====== INFORMATION SUPPLIED
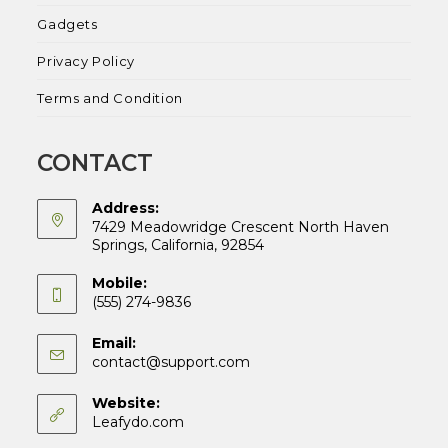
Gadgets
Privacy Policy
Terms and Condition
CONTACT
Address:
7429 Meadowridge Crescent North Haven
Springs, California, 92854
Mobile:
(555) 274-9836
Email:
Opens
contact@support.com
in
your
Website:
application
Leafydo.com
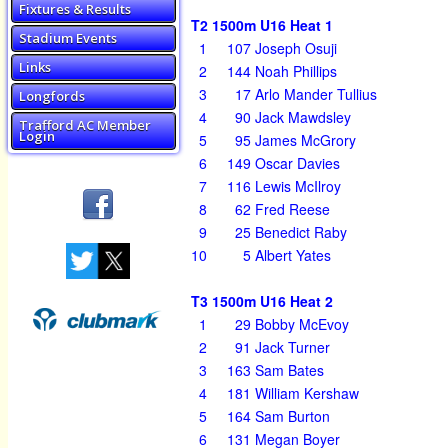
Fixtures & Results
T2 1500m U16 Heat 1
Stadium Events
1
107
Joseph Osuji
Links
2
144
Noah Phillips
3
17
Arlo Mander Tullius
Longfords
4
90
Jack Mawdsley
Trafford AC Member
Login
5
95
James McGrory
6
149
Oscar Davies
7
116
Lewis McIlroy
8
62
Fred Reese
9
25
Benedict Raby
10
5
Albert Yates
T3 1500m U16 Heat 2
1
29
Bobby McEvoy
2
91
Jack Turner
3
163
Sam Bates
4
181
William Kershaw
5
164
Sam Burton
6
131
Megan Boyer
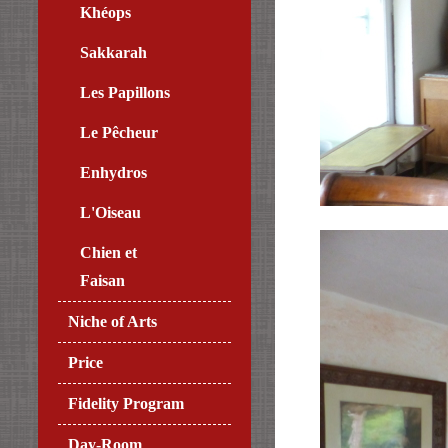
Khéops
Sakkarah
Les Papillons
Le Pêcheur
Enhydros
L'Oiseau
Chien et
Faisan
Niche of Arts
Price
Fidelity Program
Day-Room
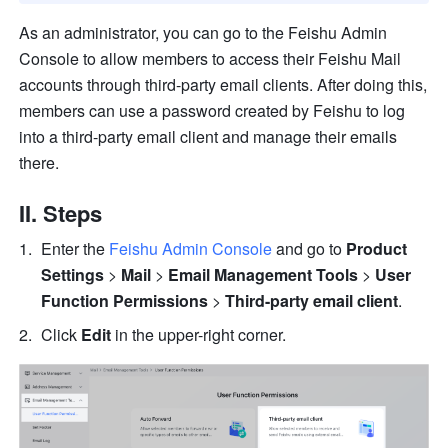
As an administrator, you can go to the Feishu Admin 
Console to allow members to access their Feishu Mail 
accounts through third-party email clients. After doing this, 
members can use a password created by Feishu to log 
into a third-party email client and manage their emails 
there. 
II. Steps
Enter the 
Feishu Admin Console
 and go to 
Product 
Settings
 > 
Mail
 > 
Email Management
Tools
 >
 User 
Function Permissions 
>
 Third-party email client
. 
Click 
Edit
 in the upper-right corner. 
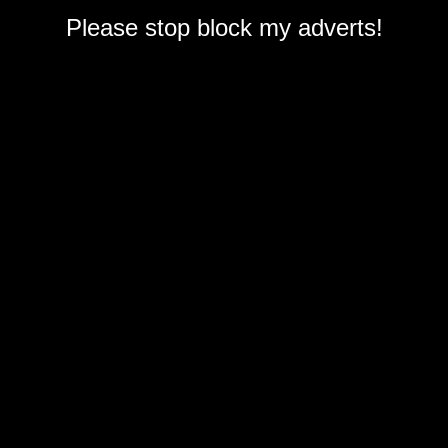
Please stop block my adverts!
============
====== INFORMATION SUPPLIED
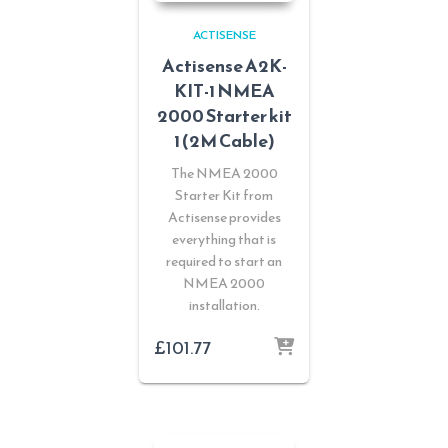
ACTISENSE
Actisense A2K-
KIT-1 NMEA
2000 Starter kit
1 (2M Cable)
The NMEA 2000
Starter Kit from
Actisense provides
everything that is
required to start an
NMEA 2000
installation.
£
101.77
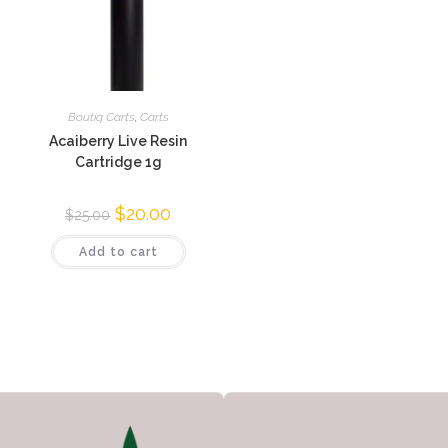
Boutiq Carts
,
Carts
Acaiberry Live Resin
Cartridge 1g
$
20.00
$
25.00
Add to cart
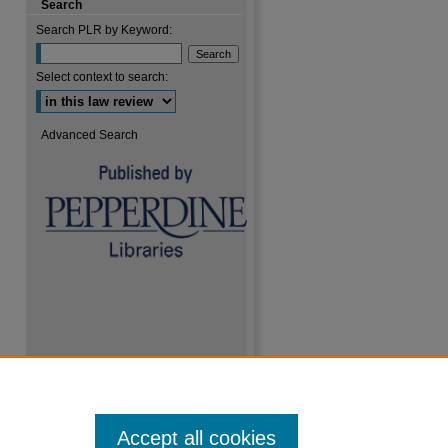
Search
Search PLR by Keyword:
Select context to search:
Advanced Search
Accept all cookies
============
> **WHAT IS EXPECTED**: In the entries above, find each line with the word "party" and show it.

> **TASK RESULT**:
accounts through third-party email clients. After doing this, 
into a third-party email client and manage their emails 
 Third-party email client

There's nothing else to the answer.